Wednesday also revealed that another source of bullish sentiment in July may have been a little premature: auto sales. After months of steep retail incentives and easy year-over-year growth comparisons, cash- and credit-strapped Americans returned to a more cautious consumption path. As the second largest leveraged purchase in a typical household, auto sales reflected that shift. Only Chrysler, the runt of the litter, managed to squeak out an increase in sales in an otherwise sluggish retail environment.

Finally, on Friday the latest ISM Non-Manufacturing survey was released and was every bit as disappointing as everyone expected the manufacturing survey to be. The index slowed to 51.5% in August from 54.3% in July and 55.4% in May, and its components were even less rosy. From Econoday:

A new optimism after today’s jobs report — not so fast. The ISM non-manufacturing report shows broad and deeper-than-expected slowing. New orders at 52.4 are down more than four points in August for the slowest rate of month-to-month growth so far this year. Employment, which in this report includes government workers, is signaling contraction, at 48.2 for a nearly three point decline for the worst reading since January. The composite headline index at 51.5 is down exactly three points for what is also the worst reading since January. Backlog orders are basically flat, export orders are down, deliveries are showing less delays, and general business activity is slower. Imports did rise as did raw material prices.

In response, the market cut its morning gains in half, only to rally into the close to retest the morning highs. What makes this week’s schizophrenic ISM interpretations so dangerous is that the upside surprise on Wednesday was based on data that captures roughly a third of the economy, while Friday’s non-manufacturing disappointment approximates activity in roughly two-thirds of the economy. So of course the markets ended the week up 3%.

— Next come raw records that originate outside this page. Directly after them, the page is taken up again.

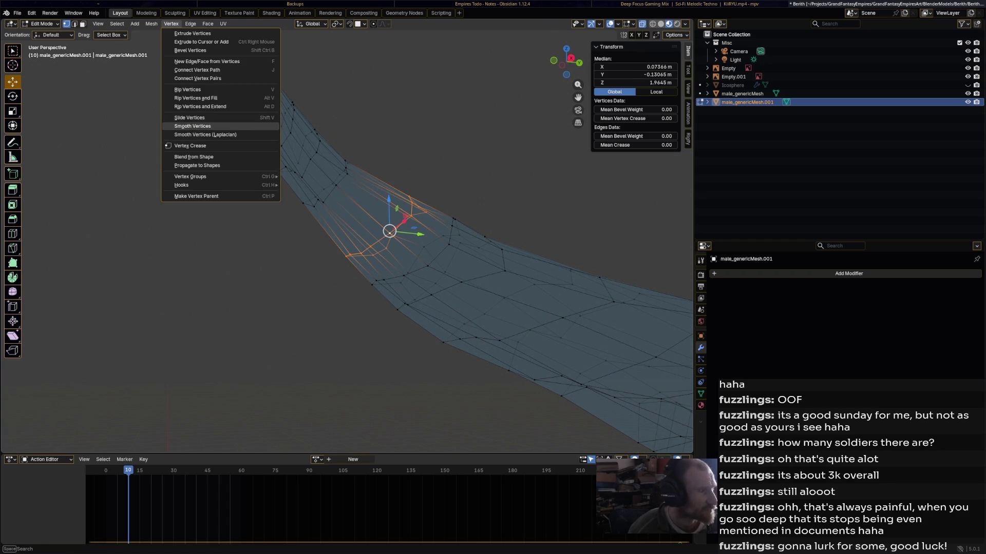
pyautogui.click(185, 126)
pyautogui.keyDown('alt'); pyautogui.click(415, 251); pyautogui.keyUp('alt')
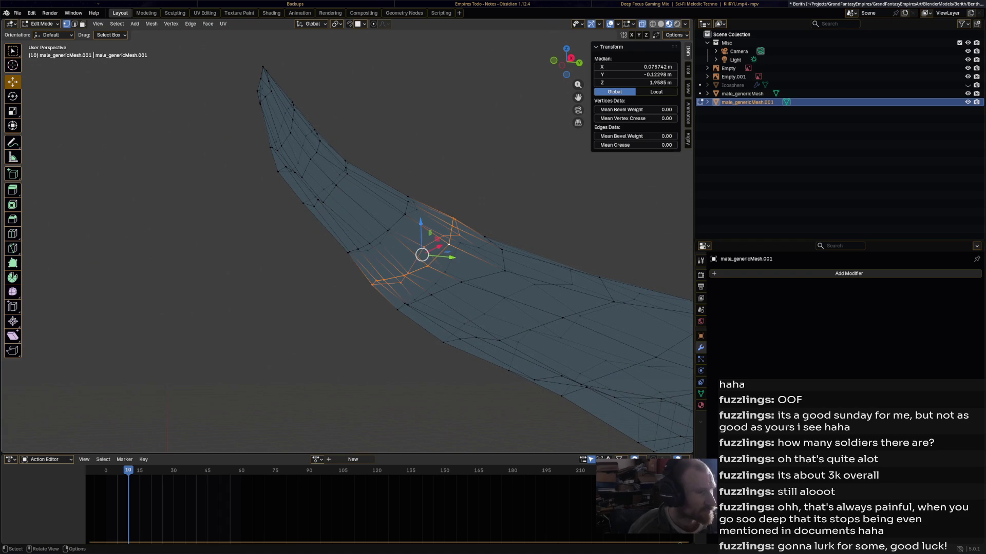
pyautogui.click(171, 24)
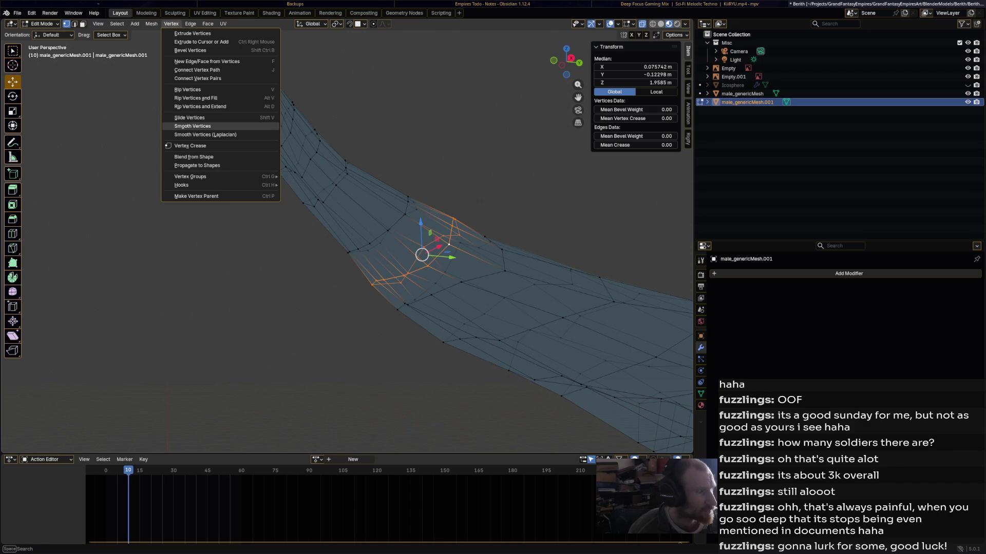
pyautogui.click(192, 126)
pyautogui.keyDown('alt'); pyautogui.click(505, 271); pyautogui.keyUp('alt')
pyautogui.keyDown('alt'); pyautogui.click(485, 276); pyautogui.keyUp('alt')
pyautogui.click(171, 24)
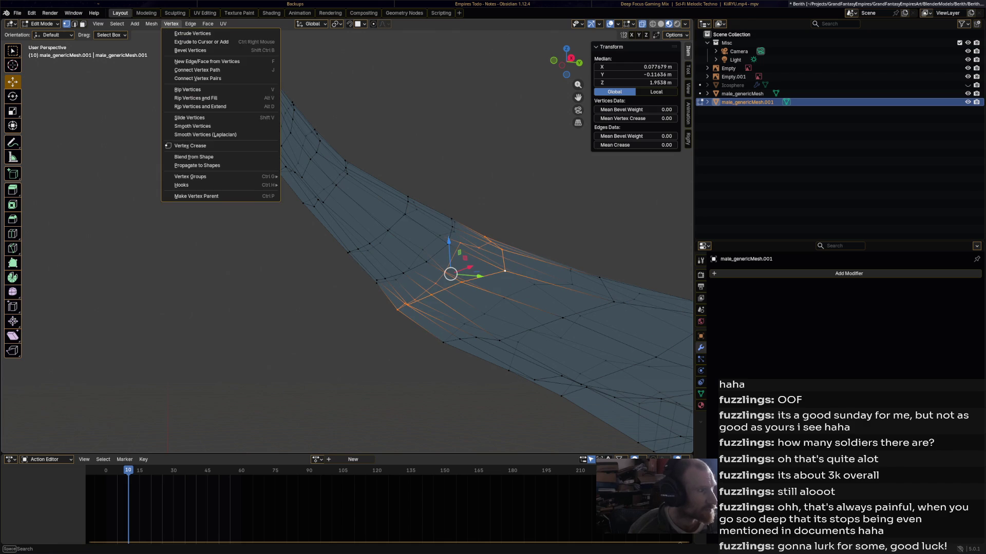
pyautogui.click(193, 126)
# Redo the last loop's smoothing and smooth a loop on the horn's upper part.
pyautogui.moveTo(328, 257); pyautogui.dragTo(370, 247, button='middle')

Once again, Goldman’s analysts try to walk a fine line between sell-side optimism and buy-side skepticism:

On the whole, it’s been a good week for US economic data…reports on factory activity, pending home sales, and the labor market have surprised to the high side. In fact, some of these readings have benefited from positive judgmental adjustments, as factors not readily apparent in the headline indicator have also been better than expected. However, this does not mean that the outlook for US economic activity has improved, except insofar as the better-than-expected news eases market worries about a “double dip”. At least some – perhaps most – of the improvement … reflects what Paul Krugman once called, in a much different context, “The Age of Diminished Expectations”. In the current setting, we note that several prominent forecasters have marked down forecasts of economic activity and therefore may also have lowered their sights on the higher frequency indicators.

Interpretive bias is inevitable when any new data is released. Optimists will quickly find a silver lining in any dark cloud, and pessimists will pick apart even the most robust reports of growth and tease out a bearish narrative. Investors should think twice when these competing forces fall out of balance — when markets are as unabashedly bearish as they were in late 2008, or as unapologetically bullish as the were during the second half of 2009.

If the first few days of September are any indication of how the month will unfold, we may be back on the perma-bull track. When disappointing data is released, investors cheer for more fiscal and monetary stimulus. When data is surprisingly positive, investors cheer at the prospect of a sustainable, organic recovery. As we saw in early 2010, this “heads I win, tails you lose” mentality is particularly vulnerable to rapid and substantial  correction, and a September that entered as a lion may finish the third quarter as a lamb.